#### SOURCE PASSAGE
If the letters "BAS" make your stomach drop a little, you're not alone. The good news: for a sole trader tradie it's a lot simpler than it looks. Strip away the jargon and it's basically a quarterly form telling the ATO how much GST you collected and how much you paid. That's the heart of it.
What is a BAS, really?
BAS stands for Business Activity Statement. It's the form you lodge with the ATO — usually every quarter — to report and pay (or get refunded) a few things at once. For most sole trader tradies the big one is GST. Depending on how you're set up it can also cover PAYG instalments (a prepayment toward your income tax) and PAYG withholding (if you pay wages), but GST is the part that trips most people up, so that's where we'll focus.
Think of it like this: every quarter you tally up the GST you charged your customers, subtract the GST you paid on business expenses, and the difference is what you send the ATO. If you paid more GST than you collected, you can get money back.
########
_TASKS_
a: According to the BAS explainer, what does BAS stand for?
b: Reproduce the part of the BAS explainer that starts with the words "What is a BAS, really?" and stops after the words "get money back.".
#### MATERIAL PROVIDED
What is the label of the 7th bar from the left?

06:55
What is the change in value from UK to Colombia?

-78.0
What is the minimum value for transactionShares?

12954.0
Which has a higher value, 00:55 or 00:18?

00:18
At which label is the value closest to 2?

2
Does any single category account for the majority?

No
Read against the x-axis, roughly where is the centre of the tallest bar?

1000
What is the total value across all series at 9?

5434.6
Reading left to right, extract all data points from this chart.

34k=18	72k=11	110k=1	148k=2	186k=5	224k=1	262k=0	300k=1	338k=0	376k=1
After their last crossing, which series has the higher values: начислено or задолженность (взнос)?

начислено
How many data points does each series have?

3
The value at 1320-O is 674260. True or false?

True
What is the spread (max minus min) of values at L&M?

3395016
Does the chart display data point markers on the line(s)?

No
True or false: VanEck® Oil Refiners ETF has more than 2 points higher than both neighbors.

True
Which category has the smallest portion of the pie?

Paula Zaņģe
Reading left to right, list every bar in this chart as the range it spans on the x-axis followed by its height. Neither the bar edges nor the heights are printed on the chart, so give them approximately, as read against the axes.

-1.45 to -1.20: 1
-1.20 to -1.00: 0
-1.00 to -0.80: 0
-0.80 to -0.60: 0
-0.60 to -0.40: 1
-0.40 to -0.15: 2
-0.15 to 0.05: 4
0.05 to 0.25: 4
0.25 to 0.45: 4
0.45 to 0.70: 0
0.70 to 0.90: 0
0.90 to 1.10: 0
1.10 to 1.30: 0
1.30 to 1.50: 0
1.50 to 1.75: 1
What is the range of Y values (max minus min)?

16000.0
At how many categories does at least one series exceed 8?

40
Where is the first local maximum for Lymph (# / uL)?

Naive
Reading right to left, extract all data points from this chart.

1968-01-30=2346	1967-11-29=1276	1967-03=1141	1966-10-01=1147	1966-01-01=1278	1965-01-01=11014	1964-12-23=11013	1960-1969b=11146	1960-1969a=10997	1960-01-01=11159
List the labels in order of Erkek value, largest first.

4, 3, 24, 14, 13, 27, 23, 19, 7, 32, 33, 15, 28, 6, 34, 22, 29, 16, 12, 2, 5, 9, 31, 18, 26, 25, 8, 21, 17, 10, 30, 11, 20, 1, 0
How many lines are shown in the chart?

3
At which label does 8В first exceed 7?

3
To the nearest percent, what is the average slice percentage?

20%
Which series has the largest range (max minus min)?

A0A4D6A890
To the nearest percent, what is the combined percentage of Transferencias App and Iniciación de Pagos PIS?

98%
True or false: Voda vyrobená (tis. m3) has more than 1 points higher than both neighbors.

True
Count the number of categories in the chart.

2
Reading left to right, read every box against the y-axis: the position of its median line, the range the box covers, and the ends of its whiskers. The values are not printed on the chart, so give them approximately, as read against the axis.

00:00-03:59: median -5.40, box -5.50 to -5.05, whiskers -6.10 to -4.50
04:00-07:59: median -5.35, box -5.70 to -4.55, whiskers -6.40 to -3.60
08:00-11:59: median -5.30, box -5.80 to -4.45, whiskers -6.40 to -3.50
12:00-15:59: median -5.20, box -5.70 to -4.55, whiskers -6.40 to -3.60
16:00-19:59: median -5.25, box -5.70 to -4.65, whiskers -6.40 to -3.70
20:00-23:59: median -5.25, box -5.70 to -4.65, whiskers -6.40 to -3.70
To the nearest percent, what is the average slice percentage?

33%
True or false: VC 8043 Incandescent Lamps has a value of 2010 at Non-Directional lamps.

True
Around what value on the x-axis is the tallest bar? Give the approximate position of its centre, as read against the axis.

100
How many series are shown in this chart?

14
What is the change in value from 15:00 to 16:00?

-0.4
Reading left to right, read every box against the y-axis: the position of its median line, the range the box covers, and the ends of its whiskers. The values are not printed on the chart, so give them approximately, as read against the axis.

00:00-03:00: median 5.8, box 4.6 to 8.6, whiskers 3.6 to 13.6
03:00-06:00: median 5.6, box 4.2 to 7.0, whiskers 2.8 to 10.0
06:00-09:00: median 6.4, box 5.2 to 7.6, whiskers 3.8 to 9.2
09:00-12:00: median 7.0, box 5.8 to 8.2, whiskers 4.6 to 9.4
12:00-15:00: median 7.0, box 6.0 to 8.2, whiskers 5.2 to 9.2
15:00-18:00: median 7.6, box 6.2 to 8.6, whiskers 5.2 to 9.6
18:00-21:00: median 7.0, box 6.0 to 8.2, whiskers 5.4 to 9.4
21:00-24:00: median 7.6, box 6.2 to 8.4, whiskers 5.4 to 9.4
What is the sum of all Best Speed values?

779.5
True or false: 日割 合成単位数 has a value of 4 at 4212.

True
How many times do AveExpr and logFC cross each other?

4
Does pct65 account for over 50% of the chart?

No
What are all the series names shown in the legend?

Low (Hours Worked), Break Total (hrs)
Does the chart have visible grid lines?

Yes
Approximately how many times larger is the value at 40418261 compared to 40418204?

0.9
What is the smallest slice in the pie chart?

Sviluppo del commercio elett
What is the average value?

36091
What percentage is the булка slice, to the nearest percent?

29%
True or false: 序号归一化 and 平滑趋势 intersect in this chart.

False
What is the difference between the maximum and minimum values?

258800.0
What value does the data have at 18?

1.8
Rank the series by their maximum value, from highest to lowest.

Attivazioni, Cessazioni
########
_ANSWERS TO THE EXERCISE_
a: Business Activity Statement

b:
What is a BAS, really?
BAS stands for Business Activity Statement. It's the form you lodge with the ATO — usually every quarter — to report and pay (or get refunded) a few things at once. For most sole trader tradies the big one is GST. Depending on how you're set up it can also cover PAYG instalments (a prepayment toward your income tax) and PAYG withholding (if you pay wages), but GST is the part that trips most people up, so that's where we'll focus.
Think of it like this: every quarter you tally up the GST you charged your customers, subtract the GST you paid on business expenses, and the difference is what you send the ATO. If you paid more GST than you collected, you can get money back.